The John Simon Guggenheim Memorial Foundation – created and initially funded in 1925 by U.S Senator Simon and Olga Guggenheim in memory of their son John Simon – has sought to “further the development of scholars and artists by assisting them to engage in research in any field of knowledge and creation in any of the arts, under the freest possible conditions.”

Since its establishment, the Foundation has granted over $400 million in Fellowships to more than 19,000 people, including more than 125 Nobel laureates, members of all the national academies, winners of the Pulitzer Prize, Fields Medal, Turing Award, Bancroft Prize, National Book Award, and other internationally recognized honors. The broad range of fields of study is unique to the Fellowship program.
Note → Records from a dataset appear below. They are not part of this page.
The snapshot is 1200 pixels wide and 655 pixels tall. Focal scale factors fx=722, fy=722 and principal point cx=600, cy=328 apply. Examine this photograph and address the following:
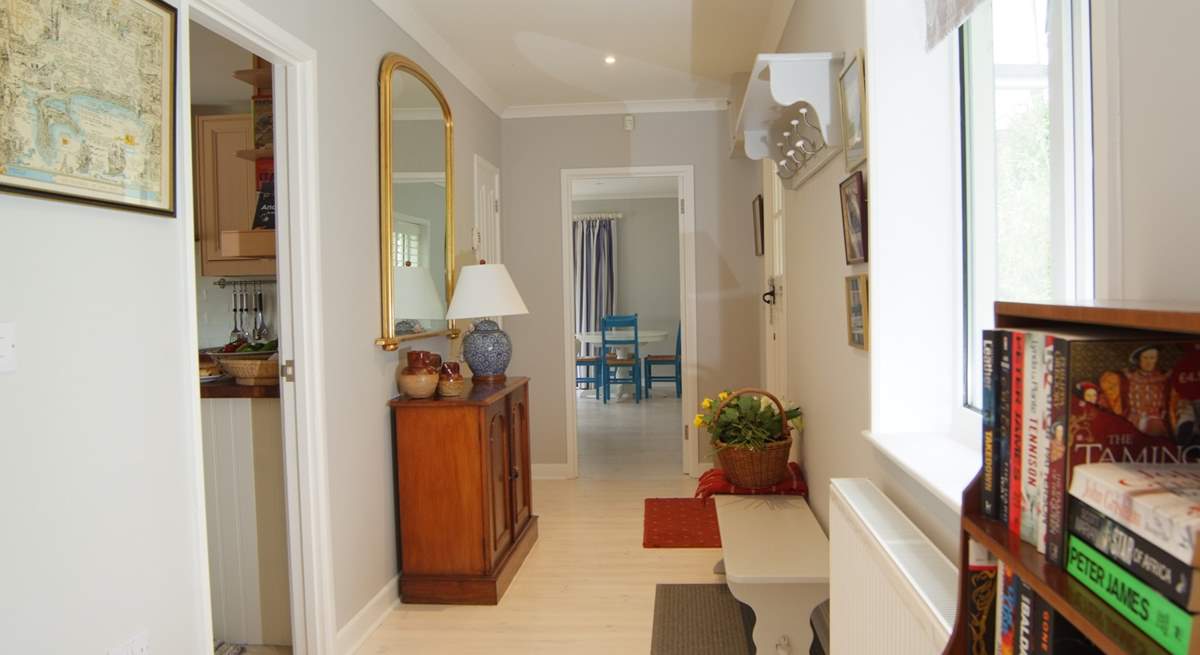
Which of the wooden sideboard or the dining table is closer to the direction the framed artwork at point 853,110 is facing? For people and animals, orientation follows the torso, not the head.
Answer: the wooden sideboard

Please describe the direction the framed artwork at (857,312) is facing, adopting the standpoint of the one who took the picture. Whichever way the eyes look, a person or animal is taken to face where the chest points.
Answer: facing to the left of the viewer

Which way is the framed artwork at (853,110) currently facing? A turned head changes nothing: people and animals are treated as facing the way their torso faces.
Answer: to the viewer's left

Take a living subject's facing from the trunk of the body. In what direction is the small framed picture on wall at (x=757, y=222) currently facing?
to the viewer's left

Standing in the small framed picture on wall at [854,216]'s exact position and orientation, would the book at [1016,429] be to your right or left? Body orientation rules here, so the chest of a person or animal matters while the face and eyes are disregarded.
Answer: on your left

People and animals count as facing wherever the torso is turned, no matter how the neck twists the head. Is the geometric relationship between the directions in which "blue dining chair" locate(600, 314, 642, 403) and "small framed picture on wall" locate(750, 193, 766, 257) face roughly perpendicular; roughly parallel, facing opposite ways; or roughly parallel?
roughly perpendicular

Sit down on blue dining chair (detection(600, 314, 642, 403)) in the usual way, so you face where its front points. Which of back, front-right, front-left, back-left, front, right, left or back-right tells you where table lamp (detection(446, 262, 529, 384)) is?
back

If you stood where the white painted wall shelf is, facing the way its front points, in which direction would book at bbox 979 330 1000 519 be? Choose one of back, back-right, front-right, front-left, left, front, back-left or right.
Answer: left

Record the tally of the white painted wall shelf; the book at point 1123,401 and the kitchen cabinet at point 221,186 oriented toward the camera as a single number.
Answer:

According to a press release, “The Foundation centers the talents and instincts of the Fellows, whose passions often have broad and immediate social impact. For example, in 1936, Zora Neale Hurston wrote Their Eyes Were Watching God with the support of a Guggenheim Fellowship and dedicated it to the Foundation’s first president, Henry Allen Moe. Photographer Robert Frank’s seminal book, The Americans, was the product of a cross-country tour supported by two Guggenheim Fellowships. The accomplishments of other early Fellows like e.e. cummings, Jennifer Doudna, Jacob Lawrence, Rachel Carson, James Baldwin, Martha Graham, and Linus Pauling also demonstrate the strength of the Foundation’s core values and the power and impact of its approach.”